可以看到这是ResNet的思想，这里就不赘述了，因为pm定义元素均为256，所以均输出通道数为256的特征，论文讲设置通道数都为256的目的在于减小计算复杂性：

In order to reduce the computational complexity, the filters of all convolutions are set to 256.

之后就进入到score branch和offset branch，这里要明白角点矩形的意义，这里放一张4.1.1 Label Generation的图，还是很清晰明了的：

因为每个位置需要预测4种类型的box，即左上角等，因此需要在score branch和offset branch上乘4：

So in our case, a default box should output classification scores and offsets for 4 candidate boxes corresponding to the 4 types of corner points.

k的定义在mbox里：

mbox = {
    '512': [6, 4, 4, 4, 4, 4, 4],
}

首先通过multibox()得到角点校测的网络：

base_net, extras_submodels, head = multibox(vgg(base[str(size)], 3), add_extras(extras[str(size)], 1024), mbox['512'], 2)

函数为multibox()：

def multibox(vgg, extra_layers, cfg, num_classes):
    loc_layers = []
    conf_layers = []
    for k in range(7):
        loc_layers += [nn.Conv2d(256, cfg[k] * 4 * 4, kernel_size=3, padding=1)]
        conf_layers += [nn.Conv2d(256, cfg[k] * num_classes*4, kernel_size=3, padding=1)]
        
    return vgg, extra_layers, (loc_layers, conf_layers)

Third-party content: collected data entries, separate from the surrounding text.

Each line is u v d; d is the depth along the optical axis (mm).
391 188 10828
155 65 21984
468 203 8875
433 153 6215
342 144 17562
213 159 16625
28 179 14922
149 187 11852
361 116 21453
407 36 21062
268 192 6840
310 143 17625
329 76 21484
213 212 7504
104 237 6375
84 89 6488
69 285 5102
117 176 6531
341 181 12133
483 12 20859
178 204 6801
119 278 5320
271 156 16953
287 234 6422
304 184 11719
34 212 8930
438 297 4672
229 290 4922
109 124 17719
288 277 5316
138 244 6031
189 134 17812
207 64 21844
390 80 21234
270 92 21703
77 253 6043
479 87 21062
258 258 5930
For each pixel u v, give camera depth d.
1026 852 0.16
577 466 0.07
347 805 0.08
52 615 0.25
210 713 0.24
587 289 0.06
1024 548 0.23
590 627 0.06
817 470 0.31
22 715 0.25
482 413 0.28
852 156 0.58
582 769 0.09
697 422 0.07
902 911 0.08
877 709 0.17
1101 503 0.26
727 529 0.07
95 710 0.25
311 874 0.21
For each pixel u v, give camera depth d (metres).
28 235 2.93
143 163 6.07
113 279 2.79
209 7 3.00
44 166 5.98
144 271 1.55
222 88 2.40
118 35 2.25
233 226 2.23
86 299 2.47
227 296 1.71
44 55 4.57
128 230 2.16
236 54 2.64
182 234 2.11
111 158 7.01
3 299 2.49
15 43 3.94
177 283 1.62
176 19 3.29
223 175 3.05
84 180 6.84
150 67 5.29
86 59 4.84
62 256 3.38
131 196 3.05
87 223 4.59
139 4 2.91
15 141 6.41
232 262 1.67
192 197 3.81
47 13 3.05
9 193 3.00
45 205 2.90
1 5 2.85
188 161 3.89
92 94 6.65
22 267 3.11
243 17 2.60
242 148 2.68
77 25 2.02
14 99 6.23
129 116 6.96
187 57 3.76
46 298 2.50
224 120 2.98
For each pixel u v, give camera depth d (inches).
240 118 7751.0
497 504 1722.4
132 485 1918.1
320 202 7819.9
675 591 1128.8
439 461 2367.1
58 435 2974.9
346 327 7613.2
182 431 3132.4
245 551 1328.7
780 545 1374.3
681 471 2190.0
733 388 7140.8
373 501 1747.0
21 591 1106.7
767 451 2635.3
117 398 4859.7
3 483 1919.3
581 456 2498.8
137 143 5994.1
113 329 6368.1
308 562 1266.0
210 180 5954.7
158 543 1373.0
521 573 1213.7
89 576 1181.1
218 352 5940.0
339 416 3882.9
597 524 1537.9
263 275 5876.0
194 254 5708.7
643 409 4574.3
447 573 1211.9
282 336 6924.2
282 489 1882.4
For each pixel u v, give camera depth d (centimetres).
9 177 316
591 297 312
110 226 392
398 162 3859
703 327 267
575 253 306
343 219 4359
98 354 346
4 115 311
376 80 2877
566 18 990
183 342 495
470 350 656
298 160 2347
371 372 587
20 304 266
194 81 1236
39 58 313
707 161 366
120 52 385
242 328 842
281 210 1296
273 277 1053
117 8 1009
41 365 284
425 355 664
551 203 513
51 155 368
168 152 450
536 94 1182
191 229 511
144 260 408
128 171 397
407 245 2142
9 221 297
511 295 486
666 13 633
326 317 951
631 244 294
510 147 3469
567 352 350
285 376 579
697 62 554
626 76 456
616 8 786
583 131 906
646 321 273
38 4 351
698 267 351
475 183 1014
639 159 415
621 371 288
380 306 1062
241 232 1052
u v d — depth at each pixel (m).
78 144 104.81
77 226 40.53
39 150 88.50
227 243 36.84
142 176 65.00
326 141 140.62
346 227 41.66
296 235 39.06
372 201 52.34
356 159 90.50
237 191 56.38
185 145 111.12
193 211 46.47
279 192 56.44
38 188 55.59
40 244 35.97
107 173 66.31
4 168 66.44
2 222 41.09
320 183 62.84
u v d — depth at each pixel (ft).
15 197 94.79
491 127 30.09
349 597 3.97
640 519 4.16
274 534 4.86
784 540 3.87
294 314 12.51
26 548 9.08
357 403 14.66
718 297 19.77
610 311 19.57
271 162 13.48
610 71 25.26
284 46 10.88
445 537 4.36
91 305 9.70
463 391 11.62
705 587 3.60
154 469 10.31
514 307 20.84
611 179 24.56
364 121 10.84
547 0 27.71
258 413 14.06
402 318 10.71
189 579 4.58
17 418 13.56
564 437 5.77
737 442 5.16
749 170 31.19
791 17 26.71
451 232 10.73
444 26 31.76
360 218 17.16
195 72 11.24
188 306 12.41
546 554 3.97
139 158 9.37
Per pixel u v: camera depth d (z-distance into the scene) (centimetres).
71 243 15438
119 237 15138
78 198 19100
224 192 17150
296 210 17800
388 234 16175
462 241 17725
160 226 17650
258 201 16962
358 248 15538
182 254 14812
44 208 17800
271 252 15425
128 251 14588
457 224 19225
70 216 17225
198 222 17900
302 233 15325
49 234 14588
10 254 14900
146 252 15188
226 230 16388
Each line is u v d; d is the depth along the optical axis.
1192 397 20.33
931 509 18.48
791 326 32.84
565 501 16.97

感觉vgg和extra_layers就走了一个过场，注意这两个branch的输入通道数都是256。

之后就可以得到预测的值了：

# apply multibox head to source layers
for (x, l, c) in zip(pm_feats, self.loc, self.conf):
    loc.append(l(x).permute(0, 2, 3, 1).contiguous())
    conf.append(c(x).permute(0, 2, 3, 1).contiguous())
            
loc = torch.cat([o.view(o.size(0), -1) for o in loc], 1)
conf = torch.cat([o.view(o.size(0), -1) for o in conf], 1)

输出的时候需要转换维度：

loc.view(loc.size(0), -1, 4, 4),
conf.view(conf.size(0), -1, 4, self.num_classes),

注意self.num_classes为2，这里2指的是角点是否存在该位置，即其中一个类别表示背景，如果背景的概率比文字的概率就表明角点不存在于该位置：

Here, 2 for "score" branch means whether a corner point exists in this position.

有了位置，论文还给了各个框的典型大小：

这个定义在data/config.py：

'scales': [[4, 6, 8, 10, 12, 16], [20, 24, 28, 32], [36, 40, 44, 48], [56, 64, 72, 80], [88, 96, 104, 112], [124, 136, 148, 160], [184, 208, 232, 256]],

用于对不同层生成不同大小的box。

代码为：

self.priorbox = PriorBox(cfg)
self.priors = Variable(self.priorbox.forward(), volatile=True)

PriorBox.forward()定义为：

def forward(self):
        mean = []
        for k, f in enumerate(self.feature_maps):
            for i in range(f[0]):
                for j in range(f[1]):
                    f_k_y = self.image_size[0] / self.steps[k][0]
                    f_k_x = self.image_size[1] / self.steps[k][1]
                    # unit center x,y
                    cx = (j + 0.5) / f_k_x
                    cy = (i + 0.5) / f_k_y

                    for q in self.scales[k]:
                        mean += [cx, cy, q*1.0/self.image_size[1], q*1.0/self.image_size[0]]
        # back to torch land
        output = torch.Tensor(mean).view(-1, 4)
        if self.clip:
            output.clamp_(max=1, min=0)
        return output

这个函数就会生成不同大小的矩形框了。

Corner在文本框检测方面的网络结构与损失函数设计与SSD是及其相似的，小小将：目标检测|SSD原理与实现认为SSD能够实现one-stage是因为采用了密集采样，SSD300一共能够预测8732个边界框，而根据我复现Corner得到的anchor数量是120272（输入尺寸为512），可见这个密集程度有多高了。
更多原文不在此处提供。